While these divergences are very popular, another way to use the RSI is an oscillator looking for overbought or oversold conditions.

## What Is Considered Overbought and Oversold?

Another common way to utilize the RSI in trading is to use it as an oscillator when the price is in an overbought or oversold condition.

Price is considered overbought when the RSI displays a reading of over 70.

Conversely, it is considered oversold when it reads below 30.

A possible way to trade the overbought/oversold condition is to start looking for longs when RSI reads below 30 and start looking for shorts/selling once it is over 70.

A note on this trading style, though, while divergences can be fairly stable when combined with a complete trade plan, an indicator can remain overbought/oversold for a nearly indefinite period of time.

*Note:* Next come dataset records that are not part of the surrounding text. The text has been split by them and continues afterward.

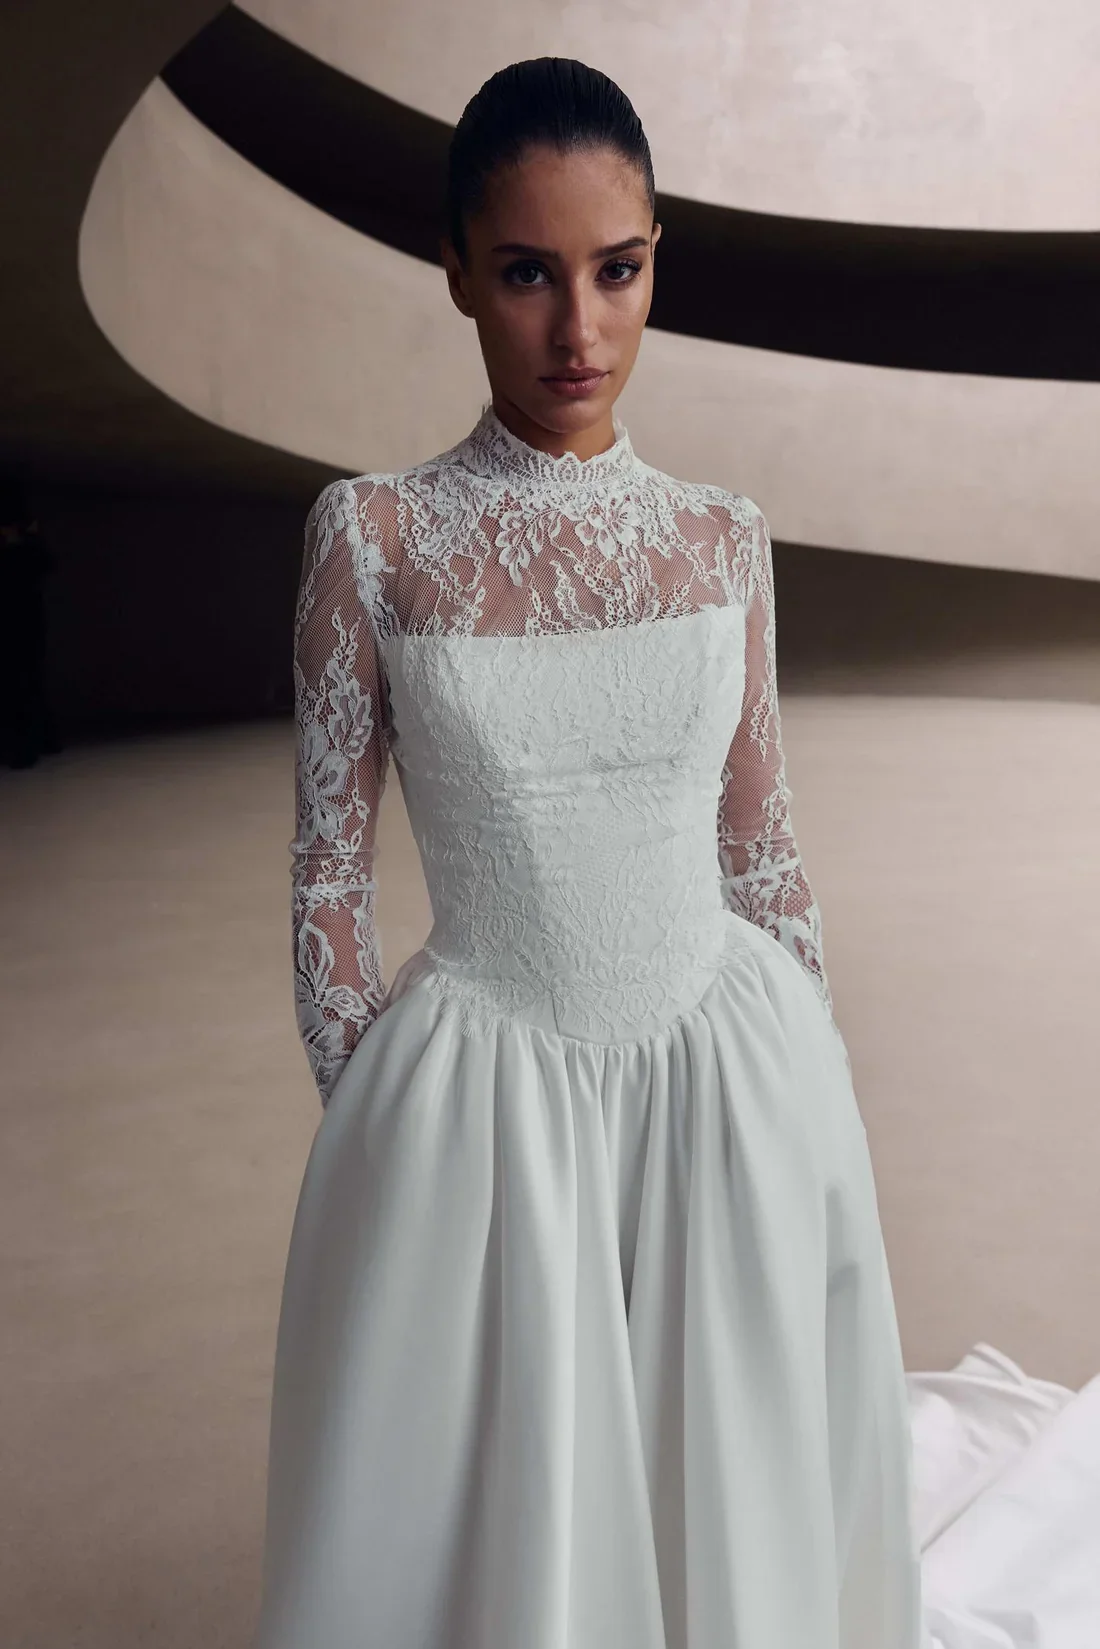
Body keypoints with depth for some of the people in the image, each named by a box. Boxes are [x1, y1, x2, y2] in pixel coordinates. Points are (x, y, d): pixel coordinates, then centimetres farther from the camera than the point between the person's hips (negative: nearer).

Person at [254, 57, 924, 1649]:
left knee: (738, 1487, 18)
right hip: (480, 1096, -2)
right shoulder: (374, 536, -7)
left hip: (728, 1069, 3)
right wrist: (358, 1114, -3)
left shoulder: (722, 536, 1)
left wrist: (823, 1086, 11)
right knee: (486, 1521, 13)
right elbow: (329, 867, -3)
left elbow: (759, 843, 8)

So overbought and oversold should not be the only qualification for entering into a trade.

## Difference Between RSI and MACD

The RSI provides a lot of potential trading opportunities, but it is often discussed in the same breath as the MACD.

And while both provide plenty of trading opportunities, there are significant differences between them.

The RSI measures the Relative strength of a stock by measuring the up days vs. the down days.

The MACD, which stands for Moving Average Convergence Divergence, is often used to measure trends and is calculated by subtracting the 26-period EMA from the 12-period EMA.

This allows the MACD to always shift around a zero line to show the prevalent trend and is one of the largest differences between the MACD and the RSI.

There are then two moving averages often overlaid on the MACD calculation itself, giving the user the entry and exit signals and giving the MACD a look that is so popular.

Disclaimer: The information above is for educational purposes only and should not be treated as investment advice. The strategy presented would not be suitable for investors who are not familiar with exchange traded options. Any readers interested in this strategy should do their own research and seek advice from a licensed financial adviser.